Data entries
################
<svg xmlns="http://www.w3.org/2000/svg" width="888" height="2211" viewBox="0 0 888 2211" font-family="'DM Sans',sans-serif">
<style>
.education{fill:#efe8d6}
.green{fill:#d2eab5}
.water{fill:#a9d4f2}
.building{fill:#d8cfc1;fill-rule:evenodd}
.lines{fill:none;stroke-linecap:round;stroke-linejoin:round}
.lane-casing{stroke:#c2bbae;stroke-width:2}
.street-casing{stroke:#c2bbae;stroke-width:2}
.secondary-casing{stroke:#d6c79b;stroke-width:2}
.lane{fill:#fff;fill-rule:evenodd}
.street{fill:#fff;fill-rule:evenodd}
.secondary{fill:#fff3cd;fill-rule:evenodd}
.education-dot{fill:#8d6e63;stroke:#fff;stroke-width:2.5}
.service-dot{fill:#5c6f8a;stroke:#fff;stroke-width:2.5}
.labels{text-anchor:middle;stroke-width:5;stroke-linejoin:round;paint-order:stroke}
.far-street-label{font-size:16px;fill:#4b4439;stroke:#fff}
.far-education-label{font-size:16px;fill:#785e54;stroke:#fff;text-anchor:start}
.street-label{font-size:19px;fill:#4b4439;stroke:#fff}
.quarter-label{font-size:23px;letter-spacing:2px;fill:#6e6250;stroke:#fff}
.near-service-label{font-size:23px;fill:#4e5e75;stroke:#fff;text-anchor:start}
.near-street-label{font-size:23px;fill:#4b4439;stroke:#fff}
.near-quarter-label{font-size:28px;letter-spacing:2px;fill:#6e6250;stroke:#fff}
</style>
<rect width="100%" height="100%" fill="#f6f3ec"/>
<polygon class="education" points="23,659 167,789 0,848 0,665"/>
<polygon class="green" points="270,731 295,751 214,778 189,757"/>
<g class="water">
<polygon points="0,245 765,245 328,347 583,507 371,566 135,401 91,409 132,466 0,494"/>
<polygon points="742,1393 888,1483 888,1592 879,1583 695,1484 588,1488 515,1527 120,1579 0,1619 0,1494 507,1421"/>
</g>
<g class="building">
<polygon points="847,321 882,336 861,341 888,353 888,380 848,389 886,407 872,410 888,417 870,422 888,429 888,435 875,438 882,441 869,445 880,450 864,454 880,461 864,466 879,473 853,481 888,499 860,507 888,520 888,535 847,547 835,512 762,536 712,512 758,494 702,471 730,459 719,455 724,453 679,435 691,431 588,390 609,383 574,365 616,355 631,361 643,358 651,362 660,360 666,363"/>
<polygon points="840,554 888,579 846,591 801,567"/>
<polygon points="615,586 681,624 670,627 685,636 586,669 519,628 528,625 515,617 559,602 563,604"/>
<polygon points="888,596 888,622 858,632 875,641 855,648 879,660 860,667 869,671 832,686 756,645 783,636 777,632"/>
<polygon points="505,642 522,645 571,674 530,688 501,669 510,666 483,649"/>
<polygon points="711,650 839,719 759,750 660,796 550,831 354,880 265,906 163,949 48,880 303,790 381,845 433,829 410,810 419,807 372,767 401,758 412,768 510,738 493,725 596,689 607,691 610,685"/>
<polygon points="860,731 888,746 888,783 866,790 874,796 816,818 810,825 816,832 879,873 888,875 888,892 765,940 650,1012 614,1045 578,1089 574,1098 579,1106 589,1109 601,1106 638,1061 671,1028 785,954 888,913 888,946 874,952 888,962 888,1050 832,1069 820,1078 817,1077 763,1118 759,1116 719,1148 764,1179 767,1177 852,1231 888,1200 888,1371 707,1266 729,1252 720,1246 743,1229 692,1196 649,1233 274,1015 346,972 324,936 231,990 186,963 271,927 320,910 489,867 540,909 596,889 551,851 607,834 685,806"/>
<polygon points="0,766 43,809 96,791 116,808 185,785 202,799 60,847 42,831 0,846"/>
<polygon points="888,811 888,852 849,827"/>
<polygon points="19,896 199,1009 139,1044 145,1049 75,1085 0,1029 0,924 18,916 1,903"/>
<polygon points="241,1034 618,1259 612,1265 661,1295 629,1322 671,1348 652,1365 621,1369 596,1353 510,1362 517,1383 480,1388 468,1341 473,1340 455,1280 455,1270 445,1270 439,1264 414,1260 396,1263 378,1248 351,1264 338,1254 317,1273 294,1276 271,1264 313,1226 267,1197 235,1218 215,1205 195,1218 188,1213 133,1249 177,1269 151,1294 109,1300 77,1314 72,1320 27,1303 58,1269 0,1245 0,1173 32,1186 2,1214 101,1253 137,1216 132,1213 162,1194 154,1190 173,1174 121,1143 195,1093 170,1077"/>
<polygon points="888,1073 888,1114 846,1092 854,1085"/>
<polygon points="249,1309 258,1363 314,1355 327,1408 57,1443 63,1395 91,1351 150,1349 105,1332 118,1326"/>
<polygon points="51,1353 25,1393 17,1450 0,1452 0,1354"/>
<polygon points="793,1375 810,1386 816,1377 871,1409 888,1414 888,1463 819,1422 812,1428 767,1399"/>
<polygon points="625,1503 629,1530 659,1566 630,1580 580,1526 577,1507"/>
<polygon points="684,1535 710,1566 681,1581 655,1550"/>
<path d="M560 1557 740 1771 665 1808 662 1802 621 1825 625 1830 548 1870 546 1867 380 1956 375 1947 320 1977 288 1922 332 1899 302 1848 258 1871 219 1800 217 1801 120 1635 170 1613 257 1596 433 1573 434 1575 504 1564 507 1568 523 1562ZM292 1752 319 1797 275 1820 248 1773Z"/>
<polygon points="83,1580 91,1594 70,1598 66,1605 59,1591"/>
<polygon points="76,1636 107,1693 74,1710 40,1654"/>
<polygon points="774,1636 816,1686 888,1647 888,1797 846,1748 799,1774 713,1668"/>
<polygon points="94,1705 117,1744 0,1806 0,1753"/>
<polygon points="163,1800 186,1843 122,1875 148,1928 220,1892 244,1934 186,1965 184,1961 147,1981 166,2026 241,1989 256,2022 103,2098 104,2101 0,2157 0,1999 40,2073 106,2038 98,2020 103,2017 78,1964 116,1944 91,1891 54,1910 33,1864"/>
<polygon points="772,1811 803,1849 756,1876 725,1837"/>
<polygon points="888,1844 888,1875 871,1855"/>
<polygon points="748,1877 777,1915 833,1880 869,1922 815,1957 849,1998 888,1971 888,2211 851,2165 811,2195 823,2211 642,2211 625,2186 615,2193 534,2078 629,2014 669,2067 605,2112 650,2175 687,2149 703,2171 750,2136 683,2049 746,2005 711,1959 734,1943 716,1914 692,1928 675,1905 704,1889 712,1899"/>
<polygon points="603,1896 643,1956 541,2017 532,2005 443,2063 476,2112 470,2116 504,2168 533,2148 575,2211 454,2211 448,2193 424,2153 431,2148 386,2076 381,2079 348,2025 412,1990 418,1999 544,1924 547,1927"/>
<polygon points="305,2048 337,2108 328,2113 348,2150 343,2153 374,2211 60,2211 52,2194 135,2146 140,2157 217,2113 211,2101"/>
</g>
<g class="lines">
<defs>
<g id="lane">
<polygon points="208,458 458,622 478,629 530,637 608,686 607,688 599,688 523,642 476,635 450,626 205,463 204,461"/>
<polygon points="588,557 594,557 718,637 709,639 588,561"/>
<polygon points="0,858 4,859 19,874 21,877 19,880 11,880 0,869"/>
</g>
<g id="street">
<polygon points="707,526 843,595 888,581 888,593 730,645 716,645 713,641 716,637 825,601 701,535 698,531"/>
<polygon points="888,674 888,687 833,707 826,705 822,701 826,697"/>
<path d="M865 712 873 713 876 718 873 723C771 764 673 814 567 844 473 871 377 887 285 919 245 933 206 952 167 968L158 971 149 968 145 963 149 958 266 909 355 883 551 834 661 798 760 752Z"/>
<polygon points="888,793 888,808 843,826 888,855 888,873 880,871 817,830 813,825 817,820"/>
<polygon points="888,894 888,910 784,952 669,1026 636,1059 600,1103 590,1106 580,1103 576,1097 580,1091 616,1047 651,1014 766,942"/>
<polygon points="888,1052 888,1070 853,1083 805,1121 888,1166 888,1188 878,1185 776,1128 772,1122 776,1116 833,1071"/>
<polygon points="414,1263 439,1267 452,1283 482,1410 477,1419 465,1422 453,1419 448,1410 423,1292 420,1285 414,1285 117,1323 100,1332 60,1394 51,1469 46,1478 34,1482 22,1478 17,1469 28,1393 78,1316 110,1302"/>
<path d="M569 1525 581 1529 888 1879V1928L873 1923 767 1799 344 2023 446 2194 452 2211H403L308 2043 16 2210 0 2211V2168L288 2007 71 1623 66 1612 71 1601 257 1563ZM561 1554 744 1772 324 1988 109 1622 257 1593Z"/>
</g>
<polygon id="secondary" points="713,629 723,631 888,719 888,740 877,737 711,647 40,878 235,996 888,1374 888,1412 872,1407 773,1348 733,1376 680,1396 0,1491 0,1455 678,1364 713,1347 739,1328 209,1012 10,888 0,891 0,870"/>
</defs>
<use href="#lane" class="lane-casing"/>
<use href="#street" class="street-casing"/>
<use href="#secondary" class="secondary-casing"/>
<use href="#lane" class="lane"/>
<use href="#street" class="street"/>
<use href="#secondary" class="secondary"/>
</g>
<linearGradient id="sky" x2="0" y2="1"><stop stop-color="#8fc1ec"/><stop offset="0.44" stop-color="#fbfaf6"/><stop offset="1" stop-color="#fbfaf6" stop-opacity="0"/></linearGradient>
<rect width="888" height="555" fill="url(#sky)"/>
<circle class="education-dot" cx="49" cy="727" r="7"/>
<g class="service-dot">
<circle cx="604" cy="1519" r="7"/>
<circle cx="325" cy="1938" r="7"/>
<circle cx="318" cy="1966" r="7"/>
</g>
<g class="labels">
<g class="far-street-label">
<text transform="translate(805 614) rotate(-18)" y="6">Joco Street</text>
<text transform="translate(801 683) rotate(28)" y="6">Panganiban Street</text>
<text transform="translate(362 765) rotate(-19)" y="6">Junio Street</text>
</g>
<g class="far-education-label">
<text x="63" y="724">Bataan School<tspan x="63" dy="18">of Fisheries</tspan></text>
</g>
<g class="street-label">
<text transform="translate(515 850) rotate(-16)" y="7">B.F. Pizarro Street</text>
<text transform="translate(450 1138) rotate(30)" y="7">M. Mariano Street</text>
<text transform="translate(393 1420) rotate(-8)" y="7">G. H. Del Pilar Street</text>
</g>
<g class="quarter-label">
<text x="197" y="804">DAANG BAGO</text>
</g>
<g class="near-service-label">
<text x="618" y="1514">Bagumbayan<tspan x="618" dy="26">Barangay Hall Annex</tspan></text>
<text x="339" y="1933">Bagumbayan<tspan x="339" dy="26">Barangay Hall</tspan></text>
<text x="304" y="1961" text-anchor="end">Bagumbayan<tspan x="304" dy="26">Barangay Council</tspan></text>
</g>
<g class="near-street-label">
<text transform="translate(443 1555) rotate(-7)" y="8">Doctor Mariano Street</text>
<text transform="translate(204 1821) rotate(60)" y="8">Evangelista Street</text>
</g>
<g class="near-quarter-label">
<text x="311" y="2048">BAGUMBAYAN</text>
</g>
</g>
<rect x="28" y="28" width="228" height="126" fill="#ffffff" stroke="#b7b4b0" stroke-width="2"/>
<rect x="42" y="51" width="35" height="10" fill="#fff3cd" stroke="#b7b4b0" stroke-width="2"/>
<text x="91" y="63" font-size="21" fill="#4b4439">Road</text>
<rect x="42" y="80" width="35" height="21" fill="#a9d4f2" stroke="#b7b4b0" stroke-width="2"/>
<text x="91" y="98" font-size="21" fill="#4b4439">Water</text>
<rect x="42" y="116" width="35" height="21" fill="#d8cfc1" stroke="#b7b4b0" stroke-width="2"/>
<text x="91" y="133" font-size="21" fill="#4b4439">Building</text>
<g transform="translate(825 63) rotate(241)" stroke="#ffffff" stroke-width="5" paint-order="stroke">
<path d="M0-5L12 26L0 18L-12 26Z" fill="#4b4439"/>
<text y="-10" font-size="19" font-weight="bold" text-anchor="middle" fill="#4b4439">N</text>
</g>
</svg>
################
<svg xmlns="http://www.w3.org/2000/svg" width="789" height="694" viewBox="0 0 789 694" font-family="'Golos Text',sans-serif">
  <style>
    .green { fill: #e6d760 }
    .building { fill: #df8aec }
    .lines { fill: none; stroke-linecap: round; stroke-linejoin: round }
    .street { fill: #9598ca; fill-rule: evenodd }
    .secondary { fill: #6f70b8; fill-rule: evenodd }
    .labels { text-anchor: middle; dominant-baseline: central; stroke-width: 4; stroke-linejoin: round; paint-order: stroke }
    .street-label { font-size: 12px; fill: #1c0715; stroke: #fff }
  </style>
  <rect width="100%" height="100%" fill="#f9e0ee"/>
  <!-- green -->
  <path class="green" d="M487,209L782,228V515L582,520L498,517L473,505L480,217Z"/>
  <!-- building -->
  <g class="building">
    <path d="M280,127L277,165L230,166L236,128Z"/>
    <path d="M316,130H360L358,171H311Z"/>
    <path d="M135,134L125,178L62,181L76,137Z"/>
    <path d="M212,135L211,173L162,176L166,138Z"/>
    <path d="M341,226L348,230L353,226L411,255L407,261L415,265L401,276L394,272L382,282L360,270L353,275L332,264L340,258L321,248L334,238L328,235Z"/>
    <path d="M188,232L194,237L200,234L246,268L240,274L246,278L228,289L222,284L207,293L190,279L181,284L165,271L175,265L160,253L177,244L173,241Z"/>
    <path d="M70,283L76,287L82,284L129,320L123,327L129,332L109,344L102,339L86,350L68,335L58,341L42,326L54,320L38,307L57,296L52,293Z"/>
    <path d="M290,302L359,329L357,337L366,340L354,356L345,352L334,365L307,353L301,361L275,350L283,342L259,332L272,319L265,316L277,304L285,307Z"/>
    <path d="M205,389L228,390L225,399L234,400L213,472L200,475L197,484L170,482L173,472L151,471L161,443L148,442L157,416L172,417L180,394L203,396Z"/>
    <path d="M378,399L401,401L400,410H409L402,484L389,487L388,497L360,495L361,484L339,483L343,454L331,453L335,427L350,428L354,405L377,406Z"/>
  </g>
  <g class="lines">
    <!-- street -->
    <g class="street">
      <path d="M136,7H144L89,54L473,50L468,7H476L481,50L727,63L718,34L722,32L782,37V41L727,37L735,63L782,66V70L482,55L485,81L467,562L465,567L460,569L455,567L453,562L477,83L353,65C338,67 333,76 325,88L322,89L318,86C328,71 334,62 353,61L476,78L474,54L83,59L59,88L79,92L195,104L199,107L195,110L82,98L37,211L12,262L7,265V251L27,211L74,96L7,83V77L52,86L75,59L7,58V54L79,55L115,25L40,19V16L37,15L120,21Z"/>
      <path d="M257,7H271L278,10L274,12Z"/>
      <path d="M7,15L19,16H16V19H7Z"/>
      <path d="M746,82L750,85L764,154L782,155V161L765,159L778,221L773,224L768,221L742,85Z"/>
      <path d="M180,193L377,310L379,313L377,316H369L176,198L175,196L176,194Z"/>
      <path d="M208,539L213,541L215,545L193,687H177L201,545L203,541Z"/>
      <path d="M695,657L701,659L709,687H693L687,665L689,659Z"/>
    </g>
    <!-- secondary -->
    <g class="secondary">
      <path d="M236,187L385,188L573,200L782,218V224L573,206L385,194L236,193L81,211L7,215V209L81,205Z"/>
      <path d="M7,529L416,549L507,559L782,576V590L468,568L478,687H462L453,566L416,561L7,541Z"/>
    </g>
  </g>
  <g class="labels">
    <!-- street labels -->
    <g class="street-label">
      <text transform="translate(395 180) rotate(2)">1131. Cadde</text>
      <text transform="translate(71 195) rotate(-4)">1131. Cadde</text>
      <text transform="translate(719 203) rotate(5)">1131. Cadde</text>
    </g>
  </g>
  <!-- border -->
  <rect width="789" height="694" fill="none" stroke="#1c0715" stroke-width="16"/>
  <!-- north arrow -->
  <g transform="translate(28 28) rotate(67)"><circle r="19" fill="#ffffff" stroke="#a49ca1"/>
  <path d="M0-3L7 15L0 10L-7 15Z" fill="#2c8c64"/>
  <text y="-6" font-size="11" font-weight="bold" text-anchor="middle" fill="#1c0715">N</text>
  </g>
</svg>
################
### WHAT IS REQUIRED
Determine the number of lines in the data that include the word "weight", and provide that number without comment.

### COMPLETED TASK
2